Run preprocessing.py and input the twitter thread id. It will check the csv files from the previous step, create additional columns for processed_text (Stop words are removed, words tokenized), stemmed (words are reduced to their root word, e.g. likeable become like), sentiment_score (performed on processed_text a signed float value which determines the overall sentiment of the tweet, where negative values have negative sentiment, and positive values have positive sentiment), sentiment_score_stemmed (similar to sentiment_score, but performed on stemmed words).

The language column originally only displays language codes such as en, und, es .etc. This is not easily recognised by those unfamiliar, and will be parsed to display the full language name. The conversion dictionary is generated from scraping this table.

The result will be a pickle file (serialized python native data storage). The decision to create a pickle instead of csv, is that the datatypes of the original dataset is also stored, and will speed up reading time during the analysis step.

Analysis

Disclaimer: The notebook will be analyzing Twitter data, data may contain offensive language. This may be upsetting to some people. The project owner holds no responsibility for any damages it may cause to users (mentally and physically). Please view at your own discretion

Please see the notebook folder for exploratory data analysis (EDA) of the dataset (post processing).

EDA.ipynb:

Numbers 1-3 look at the three sample datasets.
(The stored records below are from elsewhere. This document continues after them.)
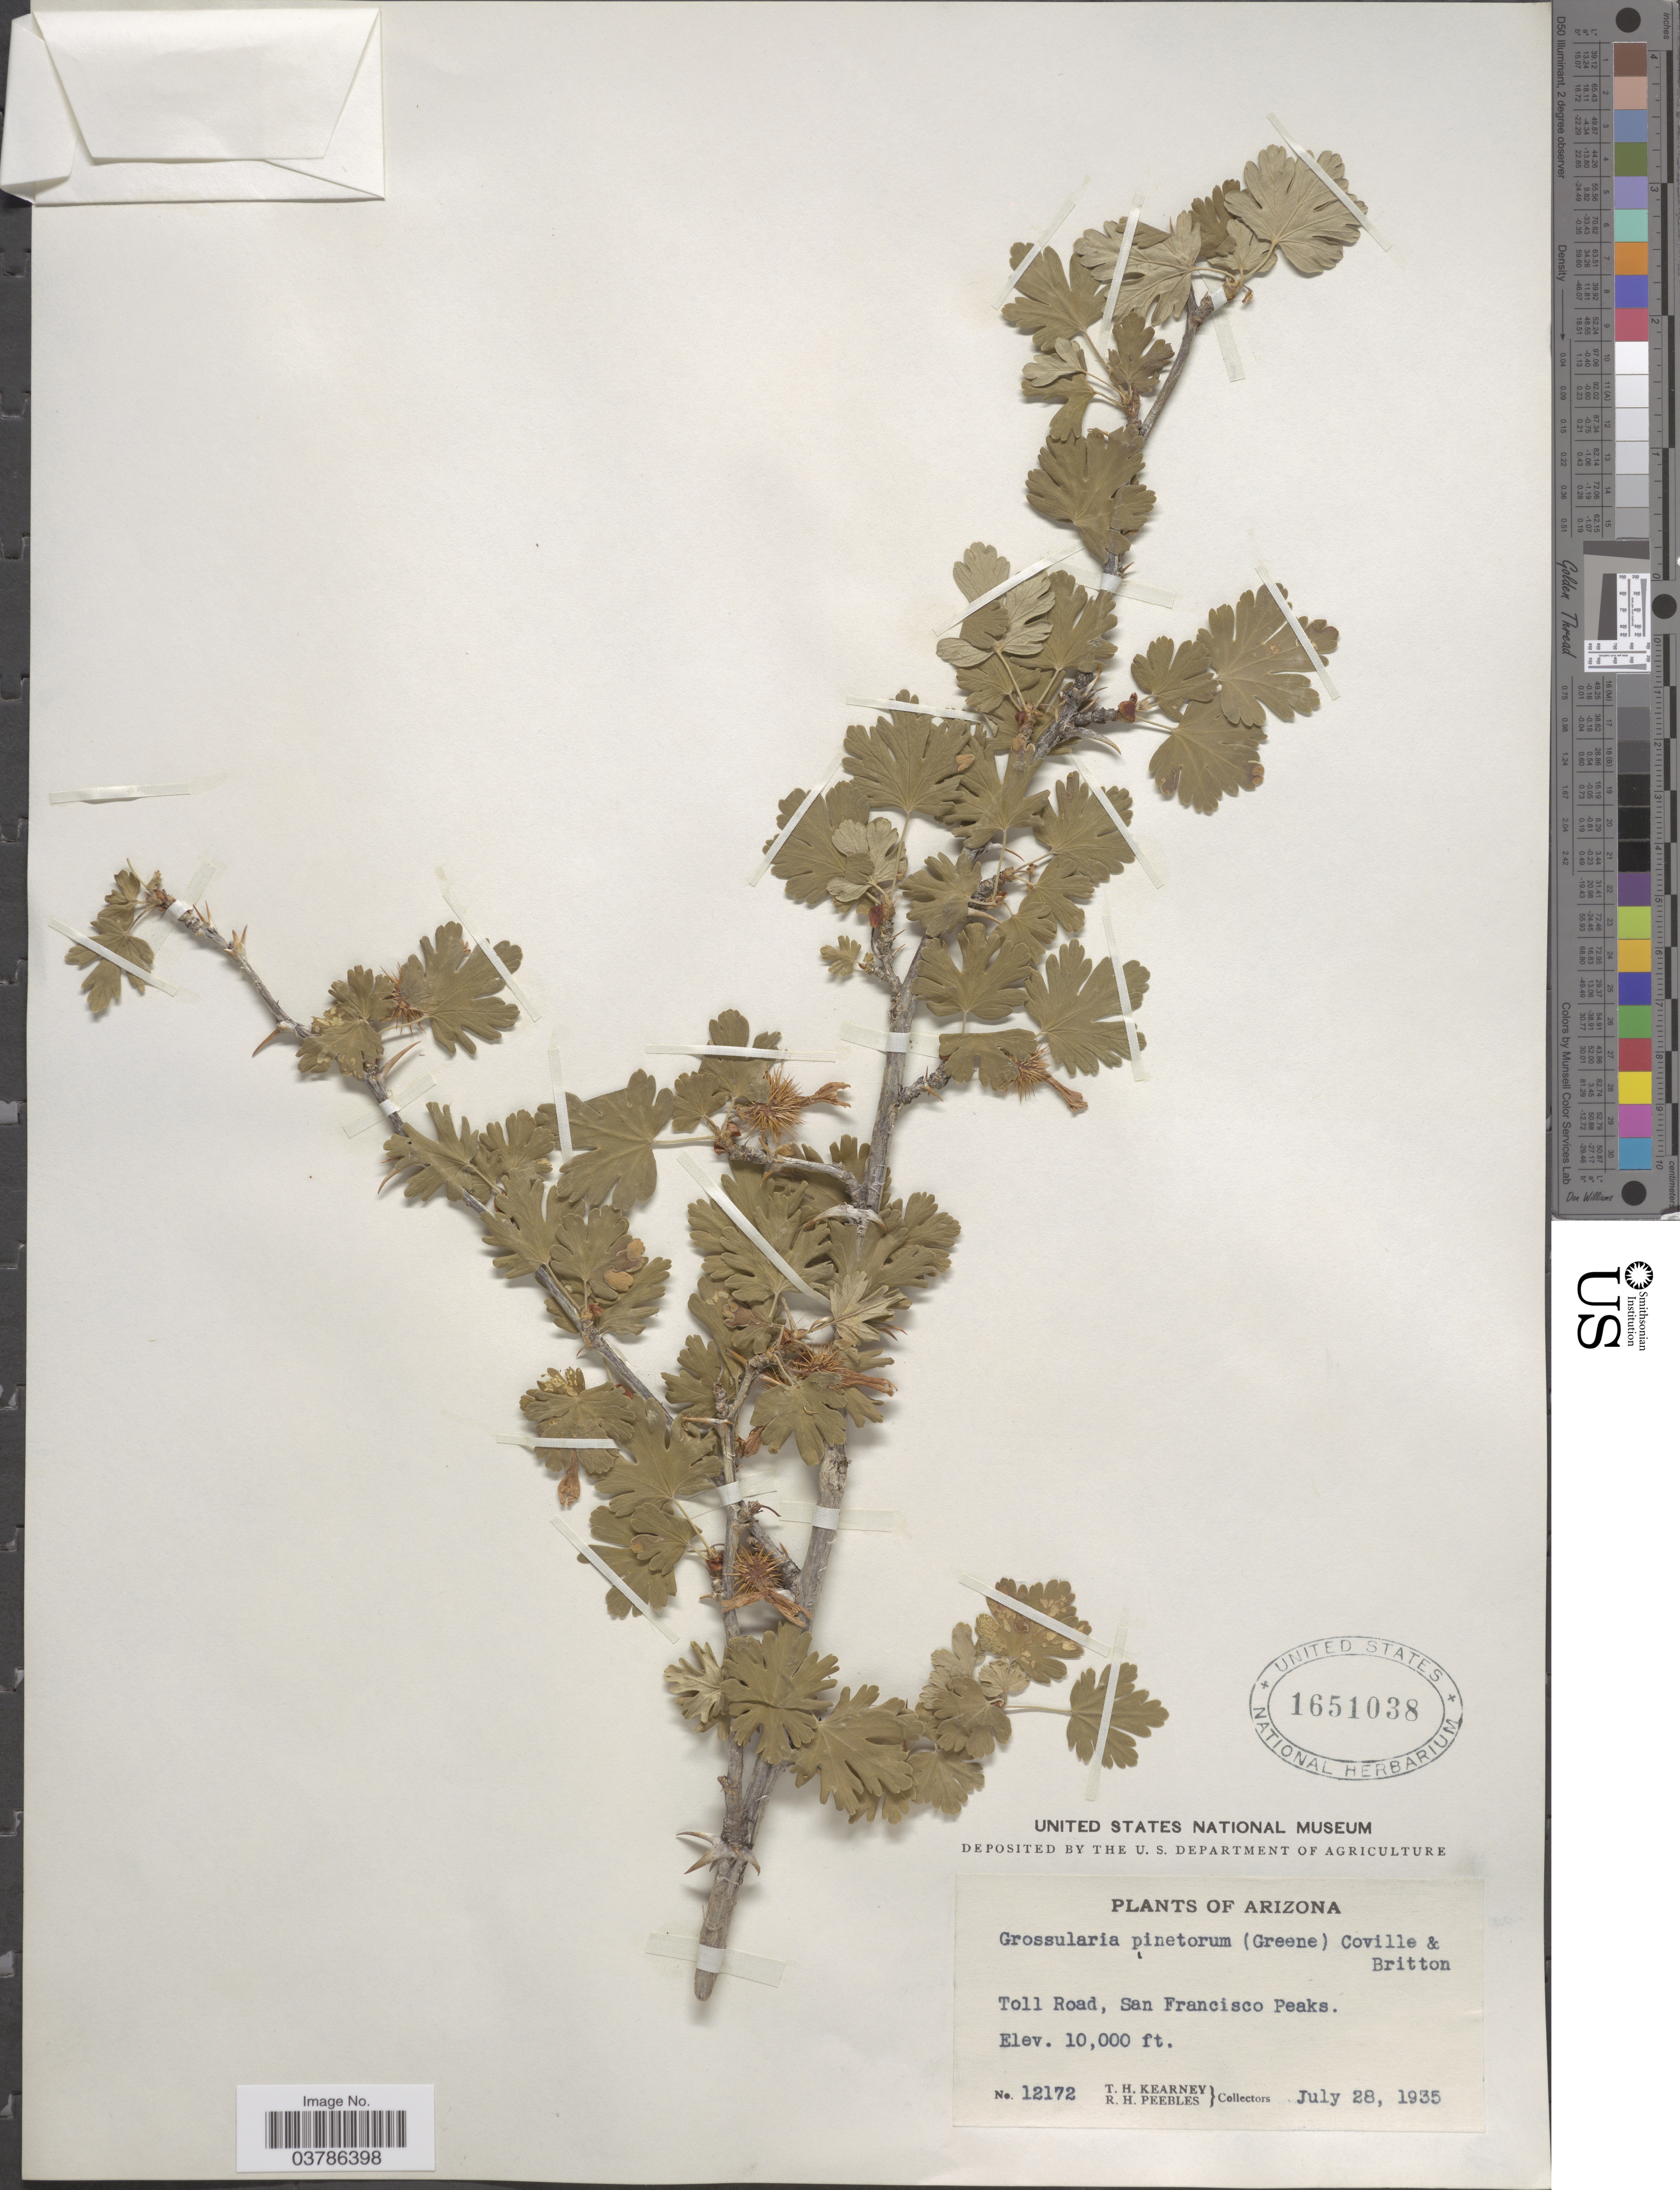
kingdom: Plantae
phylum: Tracheophyta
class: Magnoliopsida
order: Saxifragales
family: Grossulariaceae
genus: Ribes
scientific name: Ribes pinetorum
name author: Greene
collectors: T. H. Kearney & R. H. Peebles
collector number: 12172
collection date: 1935-07-28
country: United States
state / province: Arizona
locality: Toll Road, San Francisco Peaks.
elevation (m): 3048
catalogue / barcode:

testing_plotly_layout.ipynb:

Explores how to make graphs with plotly for integration into dash.

Dashboards

  • app.py:

Dash is a package developed by the people at plotly. This script hosts locally a dashboard application which presents visualizations of the twitter dataset generated by the pipeline.

  • google data studio:

Uploading the datasets to Google Big Query, allows easy integration with google data studio. I have made an example dashboard that displays the sentiment distribution of replies to tweets that I have tested on.

Generating your own ini file for gbq_table_path.ini.

[GBQ_PATH]
project_id=YOUR_PROJECT_ID
table_name=YOUR_DATASET_NAME.YOUR_TABLE_NAME

Edit code without gbq_table_path.ini file

Change from:

path_to_table_info = 'gbq_table_path.ini'
CONFIG = configparser.ConfigParser()
CONFIG.read(path_to_table_info)
project_id = CONFIG['GBQ_PATH']['project_id']
table_name = CONFIG['GBQ_PATH']['table_name']

to:

project_id = 'YOUR_PROJECT_ID'
table_name = 'YOUR_DATASET_NAME.YOUR_TABLE_NAME'

Additional files

  • tweepy_attributes.txt:

    Contains the full list of attributes that can be extracted from the Twitter API. Use it as a reference to customize the tweet_fields_of_interest in get_replies.py.

Known issues

Currently, the free-tier of twitter API does not support the tracking of replies to specific tweets. The work around is to point the cursor object at the specified tweet (we wish to observe), and iterate over all tweets to @user and only keep the tweets in_reply_to specified tweet.

This method is not ideal (limitations):

  • Limits on the official free-tier Twitter API only allows us to iterate through 1000 tweets every 15 mins.

  • The majority of tweets to specified Twitter @user may not necessarily fall within the limits of 1000 cursor iterations. As some tweets to @user may be in_reply_to another tweet made by @user, but only shortly after the tweet of interest being made.

Not all tweets to specified tweet may be retrieved if a large amount of tweets directed to @user straight after the tweet of interest is made.

Solution

Enabled a feature to sleep/wait approximately 15 minutes when API limits are reached. The get_replies.py will continue to search until the specified search_depth is met. The search_depth can be assigned using the flag options (see flag options).